An understanding of the Python programming syntax
Importing and exporting common data formats
Visualising graph data with matplotlib
Mapping geoscientific data with Cartopy
Using common Python libraries (e.g. numpy and scipy) to solve simple geospatial problems
Our preferred installation Python installation is via conda, which uses separate environment to minimise dependency conflicts
conda install -c conda-forge gplately scikit-learn jupyter
We recommend creating a new conda environment inside which to install these dependencies. This avoids any potential conflicts in your base Python environment. In the example below we create a new environment called "my-env"
conda create -n my-env
conda activate my-env
conda install -c conda-forge gplately scikit-learn jupyter
my-env needs to be activated whenever you use GPlately: i.e. conda activate my-env.
Access docker image from Kitematic
Search for "brmather/python-honours-course"

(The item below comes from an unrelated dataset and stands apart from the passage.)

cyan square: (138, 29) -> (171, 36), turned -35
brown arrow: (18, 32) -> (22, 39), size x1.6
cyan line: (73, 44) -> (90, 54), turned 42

Attached volume to a folder on your computer
Open the web interface
$ docker pull brmather/python-honours-course:latest
$ docker images
REPOSITORY TAG IMAGE ID CREATED SIZE
brmather/python-honours-course latest 0f196ceade6d 5 hours ago 3.17GB
brmather/pybadlands-workshop 18.04-ubuntu 0f196cesdfde 5 hours ago 2.17GB
brmather/pybadlands-workshop-base 18.04-ubuntu 17a94e4b836a 2 days ago 1.7GB
$
$ docker run --name honspy -p 8888:8888 brmather/docker-hons-pye:2019.04.13
Pull the docker image to your computer and run it within a container
Command line instructions
Each of these exercises will build on notebooks that we will cover during the course.